▶ _Zu bearbeitende Aufgaben_
- a) Nennen Sie sämtliche Personen, die im Seitenauszug den aufgeführten Themen zugeordnet sind.
- b) Warum verweilen Patienten laut Seitenauszug im Bereich der Akutversorgung dauerhaft in Kliniken?
- c) Schreiben Sie den Seitenauszug von „Basierend auf den“ bis einschließlich „zukunftsfähig zu gestalten.“ erneut ab und setzen Sie dabei „Neugestaltung“ an die Stelle von „Umgestaltung“.

▶ _Seitenauszug_

Auch die ambulante Versorgung sieht sich stetig mit Herausforderungen konfrontiert & ist gefordert, flexibel auf individuelle Erfordernisse zu reagieren.
Im Bereich der Akutversorgung stellt sich die Situation, dass Patienten dauerhaft in Kliniken verweilen, da andernorts gegebene Möglichkeiten nicht ausreichen, adäquate Unterstützung zu leisten.
Basierend auf den politischen Forderungen benötigt es nun auch eine entsprechende inhaltliche & praktische Umgestaltung, um das System zukunftsfähig zu gestalten.
Folgende Aspekte werden thematisiert:
1) Aktuelle Situation psychiatrischer Heime in D - Herausforderungen für Anbieter & Leistungsträger - Ergebnisse einer bundesweiten Befragung (I. Steinhart)
2) Versorgungsrealität & individueller Bedarf aus der Nutzerperspektive – Was fehlt wann wo? (J. Krieger / I. Graef-Calliess
3) Unabhängiges Wohnen mit Unterstützung – Forschungsstand & Umsetzung in CH. (D. Richter)

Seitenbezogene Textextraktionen
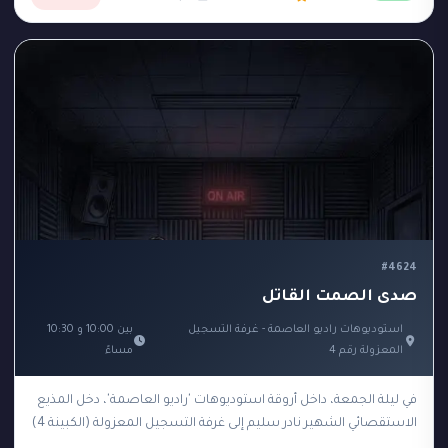
#4624
صدى الصمت القاتل
استوديوهات راديو العاصمة - غرفة التسجيل
بين 10:00 و 10:30
المعزولة رقم 4
مساءً
في ليلة الجمعة، داخل أروقة استوديوهات 'راديو العاصمة'، دخل المذيع
الاستقصائي الشهير نادر سليم إلى غرفة التسجيل المعزولة (الكبينة 4)
لتسجيل حلقة جديدة تكشف فضائح…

▶ _Antworten zu Aufgaben_
- a) I. Steinhart, J. Krieger, I. Graef-Calliess, D. Richter

- b) Weil andernorts gegebene Möglichkeiten nicht ausreichen, adäquate Unterstützung zu leisten.

- c)
Basierend auf den politischen Forderungen benötigt es nun auch eine entsprechende inhaltliche & praktische Neugestaltung, um das System zukunftsfähig zu gestalten.